Sunday, March 21, 2010

How To Hide A Subaru

This column originally appeared on Sunday, March 21, 2010

I know you scan the newspaper every day looking for some good news, news that will lift your spirits out of the doldrums that the constant caterwauling over health care reform and terrorism and financial bailouts and Lindsay Lohan leaves us all in.

I know that at least once a week you sigh as you put your newspaper down and look across the kitchen table at your spouse and say, wearily, "Must I be sentenced to forever reading daily news stories about filibusters and senatorial holds and pour taxes and Lindsay Lohan, like some common prisoner being punished for a crime I did not commit?"

I feel certain that there are evenings when you sit down in front of the television set to watch the nightly newscast, hoping for a few stories about the defeat of polio or landing a man on the moon or passage of women's suffrage, and instead get snippets of gloom in the form of stories about sex scandals on the golf course, sex scandals in the governor's mansion, sex scandals involving Academy Awards winners, and Lindsay Lohan.

I feel your pain. That's why I am here to let you in on some good news, some spectacular news, some news you can really open the bedroom window and shout to the world about without fear of retribution from the neighbors. According to my colleagues at the Associated Press, researchers at Germany's Karlsruhe Institute of Technology report they have made progress in creation of the world's first working cloaking device.

The good Damen and Herren at KIT — as the school is known in the Sweet 64 Scientific Researcher Playoff brackets — were able to cloak "a tiny bump in a layer of gold, preventing its detection at nearly visible infrared frequencies," the AP reporter wrote. "Their cloaking device also worked in three dimensions, while previously developed cloaks worked in two dimensions, lead researcher Tolga Ergin said."

Yeeeaaah, baby! That's what I'm talking about! Gold cloaking in three, count 'em, three dimensions! I have been anxiously awaiting this next development since learning that scientists at the University of California at Berkley were working on a similar project back in 2008.

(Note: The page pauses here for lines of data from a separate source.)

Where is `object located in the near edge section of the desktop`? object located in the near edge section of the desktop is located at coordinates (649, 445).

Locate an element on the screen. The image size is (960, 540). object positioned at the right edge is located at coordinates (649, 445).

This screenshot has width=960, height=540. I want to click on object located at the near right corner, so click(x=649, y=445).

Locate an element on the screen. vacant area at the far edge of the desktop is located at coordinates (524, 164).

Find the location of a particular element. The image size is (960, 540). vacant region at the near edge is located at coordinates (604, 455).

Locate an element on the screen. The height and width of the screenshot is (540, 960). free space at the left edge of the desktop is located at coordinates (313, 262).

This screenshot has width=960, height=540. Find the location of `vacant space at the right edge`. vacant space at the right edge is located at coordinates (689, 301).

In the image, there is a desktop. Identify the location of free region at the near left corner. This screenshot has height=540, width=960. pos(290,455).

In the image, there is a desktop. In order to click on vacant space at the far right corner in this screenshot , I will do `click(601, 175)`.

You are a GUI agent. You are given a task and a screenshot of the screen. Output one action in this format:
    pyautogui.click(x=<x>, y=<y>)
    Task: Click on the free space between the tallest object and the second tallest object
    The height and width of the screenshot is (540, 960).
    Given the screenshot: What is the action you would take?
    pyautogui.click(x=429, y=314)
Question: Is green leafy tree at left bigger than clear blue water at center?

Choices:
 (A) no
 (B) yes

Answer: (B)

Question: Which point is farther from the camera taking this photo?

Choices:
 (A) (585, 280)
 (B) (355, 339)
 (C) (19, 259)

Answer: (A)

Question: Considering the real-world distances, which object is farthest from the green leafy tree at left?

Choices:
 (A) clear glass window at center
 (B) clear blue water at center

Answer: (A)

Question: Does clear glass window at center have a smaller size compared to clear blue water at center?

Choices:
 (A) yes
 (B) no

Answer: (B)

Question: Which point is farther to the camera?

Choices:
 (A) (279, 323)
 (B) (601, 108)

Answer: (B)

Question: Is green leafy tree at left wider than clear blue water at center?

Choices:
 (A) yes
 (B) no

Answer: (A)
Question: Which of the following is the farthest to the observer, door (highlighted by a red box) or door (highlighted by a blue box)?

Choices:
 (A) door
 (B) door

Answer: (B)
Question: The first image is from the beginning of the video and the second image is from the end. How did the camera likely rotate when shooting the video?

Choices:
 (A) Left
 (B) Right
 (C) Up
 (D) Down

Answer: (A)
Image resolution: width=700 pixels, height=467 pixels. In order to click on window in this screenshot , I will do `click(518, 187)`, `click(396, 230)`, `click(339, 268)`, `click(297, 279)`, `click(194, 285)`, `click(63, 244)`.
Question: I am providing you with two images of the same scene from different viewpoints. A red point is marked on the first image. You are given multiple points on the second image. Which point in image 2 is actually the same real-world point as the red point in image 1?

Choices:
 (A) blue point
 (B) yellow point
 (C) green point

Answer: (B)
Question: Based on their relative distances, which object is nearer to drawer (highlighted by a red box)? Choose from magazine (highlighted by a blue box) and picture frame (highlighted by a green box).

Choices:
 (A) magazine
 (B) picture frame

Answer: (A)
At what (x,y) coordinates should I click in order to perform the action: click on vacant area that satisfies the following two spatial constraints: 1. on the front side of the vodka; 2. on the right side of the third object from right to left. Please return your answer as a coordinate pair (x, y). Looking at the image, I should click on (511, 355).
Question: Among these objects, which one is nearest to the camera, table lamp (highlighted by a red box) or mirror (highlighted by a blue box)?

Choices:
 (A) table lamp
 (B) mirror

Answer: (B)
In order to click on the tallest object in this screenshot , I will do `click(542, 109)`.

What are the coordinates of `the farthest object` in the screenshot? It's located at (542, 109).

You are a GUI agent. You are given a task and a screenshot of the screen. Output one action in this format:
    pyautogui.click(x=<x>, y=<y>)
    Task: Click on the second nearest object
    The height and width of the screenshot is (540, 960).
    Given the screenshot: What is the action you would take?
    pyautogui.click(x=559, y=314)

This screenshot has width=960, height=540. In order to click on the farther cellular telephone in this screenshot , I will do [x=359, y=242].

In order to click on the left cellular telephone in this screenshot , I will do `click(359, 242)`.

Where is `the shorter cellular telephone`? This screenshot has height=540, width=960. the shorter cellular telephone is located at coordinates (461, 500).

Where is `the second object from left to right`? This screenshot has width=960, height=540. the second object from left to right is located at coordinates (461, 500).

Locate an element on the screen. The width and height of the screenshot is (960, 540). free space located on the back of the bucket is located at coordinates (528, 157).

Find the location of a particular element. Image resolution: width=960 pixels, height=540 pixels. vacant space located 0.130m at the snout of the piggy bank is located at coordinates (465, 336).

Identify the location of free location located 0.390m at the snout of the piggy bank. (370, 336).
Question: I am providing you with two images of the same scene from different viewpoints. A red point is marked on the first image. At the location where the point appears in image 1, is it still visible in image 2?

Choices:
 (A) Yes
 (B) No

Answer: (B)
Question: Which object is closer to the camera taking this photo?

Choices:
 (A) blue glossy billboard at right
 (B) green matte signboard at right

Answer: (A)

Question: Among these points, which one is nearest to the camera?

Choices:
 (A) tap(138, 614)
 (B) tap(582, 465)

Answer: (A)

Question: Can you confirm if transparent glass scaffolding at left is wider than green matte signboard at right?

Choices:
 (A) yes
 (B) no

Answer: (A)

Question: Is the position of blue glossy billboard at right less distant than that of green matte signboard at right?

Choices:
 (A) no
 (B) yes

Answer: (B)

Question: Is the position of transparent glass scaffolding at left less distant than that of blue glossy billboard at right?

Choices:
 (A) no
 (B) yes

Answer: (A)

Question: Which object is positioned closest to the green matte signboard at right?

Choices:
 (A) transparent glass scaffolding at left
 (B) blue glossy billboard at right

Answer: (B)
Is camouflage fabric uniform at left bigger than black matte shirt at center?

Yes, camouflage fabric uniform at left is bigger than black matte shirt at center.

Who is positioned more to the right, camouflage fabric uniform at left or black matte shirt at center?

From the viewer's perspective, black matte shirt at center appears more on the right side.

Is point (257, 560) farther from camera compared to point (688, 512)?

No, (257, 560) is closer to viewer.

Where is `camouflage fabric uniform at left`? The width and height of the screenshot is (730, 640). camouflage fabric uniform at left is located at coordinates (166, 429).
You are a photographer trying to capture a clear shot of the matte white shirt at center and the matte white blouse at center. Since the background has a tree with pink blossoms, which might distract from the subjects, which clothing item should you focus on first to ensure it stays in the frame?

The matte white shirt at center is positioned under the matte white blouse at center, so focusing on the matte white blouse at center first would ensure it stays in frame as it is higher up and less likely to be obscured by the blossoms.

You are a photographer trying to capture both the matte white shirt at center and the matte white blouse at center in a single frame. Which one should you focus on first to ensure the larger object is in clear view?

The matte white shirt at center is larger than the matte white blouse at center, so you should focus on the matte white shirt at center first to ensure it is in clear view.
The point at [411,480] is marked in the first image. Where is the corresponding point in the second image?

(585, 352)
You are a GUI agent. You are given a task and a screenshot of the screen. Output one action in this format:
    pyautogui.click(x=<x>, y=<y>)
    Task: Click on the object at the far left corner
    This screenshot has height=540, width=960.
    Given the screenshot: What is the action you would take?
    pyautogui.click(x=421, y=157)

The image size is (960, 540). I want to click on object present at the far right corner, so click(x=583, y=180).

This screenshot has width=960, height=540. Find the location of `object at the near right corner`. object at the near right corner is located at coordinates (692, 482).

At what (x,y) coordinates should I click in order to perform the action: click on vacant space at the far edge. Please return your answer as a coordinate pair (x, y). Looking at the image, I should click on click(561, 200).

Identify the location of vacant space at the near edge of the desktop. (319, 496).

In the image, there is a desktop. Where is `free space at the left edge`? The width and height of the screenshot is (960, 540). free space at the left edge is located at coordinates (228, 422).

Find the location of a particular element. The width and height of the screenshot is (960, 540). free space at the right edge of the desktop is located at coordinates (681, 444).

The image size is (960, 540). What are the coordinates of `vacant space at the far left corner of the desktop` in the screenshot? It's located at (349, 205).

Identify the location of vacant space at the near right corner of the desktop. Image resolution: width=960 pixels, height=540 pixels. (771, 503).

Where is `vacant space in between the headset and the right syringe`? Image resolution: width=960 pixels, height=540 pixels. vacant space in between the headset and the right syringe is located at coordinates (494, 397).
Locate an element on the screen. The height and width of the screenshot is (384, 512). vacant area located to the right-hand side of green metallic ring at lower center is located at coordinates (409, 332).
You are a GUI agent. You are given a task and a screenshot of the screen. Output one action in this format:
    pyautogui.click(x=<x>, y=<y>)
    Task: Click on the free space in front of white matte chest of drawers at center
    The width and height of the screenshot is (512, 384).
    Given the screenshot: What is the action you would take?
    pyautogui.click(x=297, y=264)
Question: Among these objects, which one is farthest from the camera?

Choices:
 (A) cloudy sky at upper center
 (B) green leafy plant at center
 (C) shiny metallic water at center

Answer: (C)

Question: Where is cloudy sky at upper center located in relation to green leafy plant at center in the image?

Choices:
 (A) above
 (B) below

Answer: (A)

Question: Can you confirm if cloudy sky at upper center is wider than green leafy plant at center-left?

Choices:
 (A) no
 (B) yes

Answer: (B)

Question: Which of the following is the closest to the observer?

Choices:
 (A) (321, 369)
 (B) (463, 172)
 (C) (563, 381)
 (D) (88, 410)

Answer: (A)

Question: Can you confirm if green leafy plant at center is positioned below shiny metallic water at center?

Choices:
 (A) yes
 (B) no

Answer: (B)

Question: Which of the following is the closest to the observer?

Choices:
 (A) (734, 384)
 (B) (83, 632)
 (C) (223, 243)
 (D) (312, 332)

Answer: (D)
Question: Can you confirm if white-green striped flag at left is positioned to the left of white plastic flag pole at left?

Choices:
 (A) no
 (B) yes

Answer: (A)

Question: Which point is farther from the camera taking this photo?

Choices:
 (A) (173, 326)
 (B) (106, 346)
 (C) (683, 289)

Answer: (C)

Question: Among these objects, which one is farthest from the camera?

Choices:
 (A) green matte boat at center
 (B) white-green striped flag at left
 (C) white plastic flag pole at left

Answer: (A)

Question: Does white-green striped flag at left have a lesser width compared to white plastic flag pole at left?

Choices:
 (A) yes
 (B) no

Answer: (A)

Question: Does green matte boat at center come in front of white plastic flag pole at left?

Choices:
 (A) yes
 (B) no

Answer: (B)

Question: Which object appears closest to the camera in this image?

Back then, I wrote that creation of a cloaking device would give us residents of West Chester the ability to hide our hometown from pesky outsiders who want to visit and, well, frankly, vomit on, our friendly downtown during constant bar-hopping contests. I don't know whether it has hit your radar screen, but my neighbors and I have made frequent comment about the increasing influx on weekends of people from Delaware County for such activities, and we wonder aloud about the ability of immigration authorities to get a handle on anything if they can't stop such obvious violations of the nation's culture barriers.

But the news from Berkley left me encouraged, at the time, because I had always assumed that the soonest the cloaking technology was going to be available was sometime in the mid-23rd century, and then it was going to be used exclusively by the Romulans to hide their Battle Cruisers until they were ready to fire their Plasma Torpedoes at the Starship Enterprise.

According to last week's AP story, the cloak is a structure of crystals with air spaces in between, sort of like a woodpile, that bends light, hiding the bump in the gold layer beneath. In this case, the bump was tiny, a mere 0.00004 inch high and 0.0005 inch across, so that a magnifying lens was needed to see it. Which would lead one to believe that there is still some road to travel before we are able to install a device that will be able to hide a geo-political entity one mile square.

Nevertheless, we assume the team at KIT will not fall prey to the "always say die" mentality that apparently has kept their colleagues at NASA from putting the finishing touches on that human teleportation device I've assumed was well on its way to completion.

Besides, for immediate purposes we don't need the cloaking device to be functionally able to hide all of West Chester. Cloaking an object the size of a small Subaru station wagon would suffice, with enough portability to allow it to travel to various parking spaces along West Chester's Gay Street corridor. After all, I have begun to get the impression that the parking ticket payment department at District Court 15-1-01 in West Chester has pretty much gotten fed up to here with my appearances every month to clear up the latest in an on-going series of apparent misunderstandings.

Almost as fed up as I am with stories about Lindsay Lohan. But not quite.